It is roughly said that the two hardest problems in computer science are caching, naming things and off-by-1 errors. This amusing saying also extends to programming and web development. In this blog post, I will begin by touching upon the first problem above, caching, as related to web browsing in general, and then I will give some examples of how website owners can utilize caching to their advantage.
Caching, as related to computers and the web, is a classical speed vs. size tradeoff — the more data that you can hold locally, the faster you can access that data. Caching is commonly done by most web browsers to eliminate any need for repeated data transfers/downloads. For example, if the browser has the latest copy of an image from a website, it shouldn’t need to download it again, as it will take more time to reacquire the image instead of just using the local copy.
If the above explanation isn’t very clear, there is a decent real world example that you can visualize: the refrigerator. A refrigerator is a cache for food. It would take you longer to go to a grocery store and pick up some milk, than if it were already in your fridge ready for you to use on demand.
Even though computers on the Internet interact/communicate mind-numbingly fast, where delays are typically measured in milliseconds, data transfer over vast interconnected computer networks (e.g. the Internet) does indeed take measurable time and those delays can add up to a sluggish web browsing experience, just like unexpectedly driving to the grocery store can delay dinner time.
As with the refrigerator example above, your browser/computer isn’t the only cache to consider. The grocery store is also a cache, a bigger cache, and they get their food from other sources located at even greater distances. If the store is out of milk, you would have to wait for milk to arrive, or try a different store – perhaps further away in a different town.
Similar to waiting for milk to arrive at the store, some times web servers take an excessive amount of time to compile all the data that is needed to deliver the web page that you are trying to access. This delay is typically caused by an overloaded server – a server that is requested to serve more page views than its ability to meet that demand. Chances are that you are waiting for the milk to arrive at the store because the demand for milk has increased, while the supply has not, causing the store to be out of milk when you wanted it.

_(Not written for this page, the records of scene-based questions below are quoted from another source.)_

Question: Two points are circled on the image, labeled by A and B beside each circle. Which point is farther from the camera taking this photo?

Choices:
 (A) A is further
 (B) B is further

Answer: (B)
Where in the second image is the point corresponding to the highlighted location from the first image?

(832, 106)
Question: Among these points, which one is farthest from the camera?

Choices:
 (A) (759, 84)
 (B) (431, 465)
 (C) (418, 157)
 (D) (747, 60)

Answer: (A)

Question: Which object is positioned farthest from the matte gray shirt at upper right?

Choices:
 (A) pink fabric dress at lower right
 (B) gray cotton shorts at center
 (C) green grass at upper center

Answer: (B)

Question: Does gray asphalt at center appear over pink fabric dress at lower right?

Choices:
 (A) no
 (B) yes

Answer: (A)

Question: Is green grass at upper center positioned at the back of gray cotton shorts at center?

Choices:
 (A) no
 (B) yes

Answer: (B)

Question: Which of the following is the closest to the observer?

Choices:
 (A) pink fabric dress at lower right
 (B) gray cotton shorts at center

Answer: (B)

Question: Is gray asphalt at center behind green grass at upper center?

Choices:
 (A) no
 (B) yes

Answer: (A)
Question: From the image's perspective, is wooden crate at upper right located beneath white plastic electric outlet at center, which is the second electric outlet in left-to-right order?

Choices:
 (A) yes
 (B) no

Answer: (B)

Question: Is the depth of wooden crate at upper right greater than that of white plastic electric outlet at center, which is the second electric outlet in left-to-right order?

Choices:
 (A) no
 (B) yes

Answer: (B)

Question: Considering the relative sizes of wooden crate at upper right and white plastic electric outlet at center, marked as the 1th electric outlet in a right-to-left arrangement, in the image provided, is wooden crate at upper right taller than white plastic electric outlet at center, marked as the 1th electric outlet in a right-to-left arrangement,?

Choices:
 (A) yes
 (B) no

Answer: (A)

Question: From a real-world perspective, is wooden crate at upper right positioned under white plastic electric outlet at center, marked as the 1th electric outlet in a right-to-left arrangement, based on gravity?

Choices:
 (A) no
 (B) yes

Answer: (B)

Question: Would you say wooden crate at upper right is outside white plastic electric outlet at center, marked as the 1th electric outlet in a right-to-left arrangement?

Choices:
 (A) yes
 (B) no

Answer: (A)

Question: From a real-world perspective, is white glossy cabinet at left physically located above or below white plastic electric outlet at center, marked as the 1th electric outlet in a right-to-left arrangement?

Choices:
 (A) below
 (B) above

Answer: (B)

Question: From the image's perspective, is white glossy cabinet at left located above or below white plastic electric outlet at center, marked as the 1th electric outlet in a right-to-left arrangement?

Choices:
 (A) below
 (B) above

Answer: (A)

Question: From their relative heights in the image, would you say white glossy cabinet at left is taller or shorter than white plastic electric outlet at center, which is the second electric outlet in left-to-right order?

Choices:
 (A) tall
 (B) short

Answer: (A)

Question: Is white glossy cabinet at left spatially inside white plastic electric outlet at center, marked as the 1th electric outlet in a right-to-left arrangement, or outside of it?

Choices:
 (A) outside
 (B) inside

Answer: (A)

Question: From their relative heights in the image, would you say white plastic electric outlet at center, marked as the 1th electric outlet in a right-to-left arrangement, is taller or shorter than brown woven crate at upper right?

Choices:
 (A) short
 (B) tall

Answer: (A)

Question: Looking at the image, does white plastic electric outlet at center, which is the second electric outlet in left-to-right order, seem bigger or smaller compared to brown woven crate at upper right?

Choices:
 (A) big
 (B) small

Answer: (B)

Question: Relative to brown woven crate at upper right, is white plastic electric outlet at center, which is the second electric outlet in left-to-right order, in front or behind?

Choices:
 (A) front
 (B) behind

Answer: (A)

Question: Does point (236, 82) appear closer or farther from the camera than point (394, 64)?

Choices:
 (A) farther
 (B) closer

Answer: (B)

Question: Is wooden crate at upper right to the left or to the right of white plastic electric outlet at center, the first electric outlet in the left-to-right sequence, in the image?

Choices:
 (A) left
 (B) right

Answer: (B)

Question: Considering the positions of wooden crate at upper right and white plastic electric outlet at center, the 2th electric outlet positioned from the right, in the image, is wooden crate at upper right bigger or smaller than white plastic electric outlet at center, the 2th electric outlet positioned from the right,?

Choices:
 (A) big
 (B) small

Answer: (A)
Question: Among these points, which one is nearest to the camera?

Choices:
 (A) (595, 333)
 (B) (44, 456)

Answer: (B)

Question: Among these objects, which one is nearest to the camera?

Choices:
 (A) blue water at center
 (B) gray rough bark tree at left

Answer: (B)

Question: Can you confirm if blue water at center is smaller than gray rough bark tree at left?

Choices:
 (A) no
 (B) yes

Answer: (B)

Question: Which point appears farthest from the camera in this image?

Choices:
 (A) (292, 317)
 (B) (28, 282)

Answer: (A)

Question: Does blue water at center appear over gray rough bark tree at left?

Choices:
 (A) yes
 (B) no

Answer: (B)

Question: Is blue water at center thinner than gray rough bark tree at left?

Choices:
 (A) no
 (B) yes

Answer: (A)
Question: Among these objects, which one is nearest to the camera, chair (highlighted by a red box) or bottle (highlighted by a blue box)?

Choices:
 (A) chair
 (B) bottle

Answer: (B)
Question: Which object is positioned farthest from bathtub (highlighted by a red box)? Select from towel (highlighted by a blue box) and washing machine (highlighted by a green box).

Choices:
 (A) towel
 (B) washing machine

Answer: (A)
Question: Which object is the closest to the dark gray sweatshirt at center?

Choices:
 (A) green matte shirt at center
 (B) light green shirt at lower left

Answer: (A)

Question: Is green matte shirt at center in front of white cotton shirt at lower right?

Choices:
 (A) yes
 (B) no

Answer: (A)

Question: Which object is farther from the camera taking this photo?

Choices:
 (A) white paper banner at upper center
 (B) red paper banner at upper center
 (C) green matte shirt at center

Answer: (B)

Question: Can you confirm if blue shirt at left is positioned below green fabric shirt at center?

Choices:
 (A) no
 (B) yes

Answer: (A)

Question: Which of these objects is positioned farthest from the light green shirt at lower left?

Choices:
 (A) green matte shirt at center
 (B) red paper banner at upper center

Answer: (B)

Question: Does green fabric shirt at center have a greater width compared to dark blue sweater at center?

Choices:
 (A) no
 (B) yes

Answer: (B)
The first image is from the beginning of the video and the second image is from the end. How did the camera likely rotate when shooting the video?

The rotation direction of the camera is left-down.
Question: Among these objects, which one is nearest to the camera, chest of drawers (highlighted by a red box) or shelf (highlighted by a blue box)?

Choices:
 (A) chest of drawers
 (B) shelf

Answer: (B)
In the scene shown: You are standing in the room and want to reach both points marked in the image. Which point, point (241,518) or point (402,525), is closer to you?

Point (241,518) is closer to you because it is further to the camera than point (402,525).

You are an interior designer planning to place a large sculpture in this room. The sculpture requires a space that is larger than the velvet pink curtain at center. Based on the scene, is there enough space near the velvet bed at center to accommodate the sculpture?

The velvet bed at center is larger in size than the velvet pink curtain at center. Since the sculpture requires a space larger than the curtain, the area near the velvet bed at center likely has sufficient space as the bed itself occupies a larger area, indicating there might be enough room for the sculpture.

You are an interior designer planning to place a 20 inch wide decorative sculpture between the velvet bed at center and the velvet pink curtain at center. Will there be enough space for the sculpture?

While a grocery store can simply do inventory management, and stock more milk based on demand trends, a web server is typically fixed in the amount of space it has and data it can process.
How can my website serve more viewers?
However, if you have a website, and you find that you have excess space (disk storage) available to you, what can you do to help satisfy the demand of your viewers? Well, start caching!
If your site is image/video heavy, a Content Delivery Network (CDN) can help distribute the load. The CDN servers contain a local cache of your content, and the closest/fastest server to the viewer is the one that sends the data. While a CDN is basically load balancing, the fundamental concept of caching still applies.
If your site is static-content heavy, for example a WordPress based blog with many posts and many viewers, page level caching can help speed things up. Plugins such as W3 Total Cache (W3TC) and WP Super Cache are pretty popular/notable WordPress plugins. There are also content management systems with layered caching built right in, such as MODX.
If you have more control over your web server environment, using code caching (such as APC for PHP) and database caching (such as Memcached) can also help increase the amount of traffic your dynamic site can handle.
When shouldn’t you use caching?
Well, if you are trying to host a non-trivial website (anything more than a 5-10 page static brochure style website) on a cheap “$1.99/month” type hosting package, chances are all the caching in the world is not going to help, and might actually hurt your site/account by eating up more of those “unlimited” resources than the hosting provider anticipates/allows.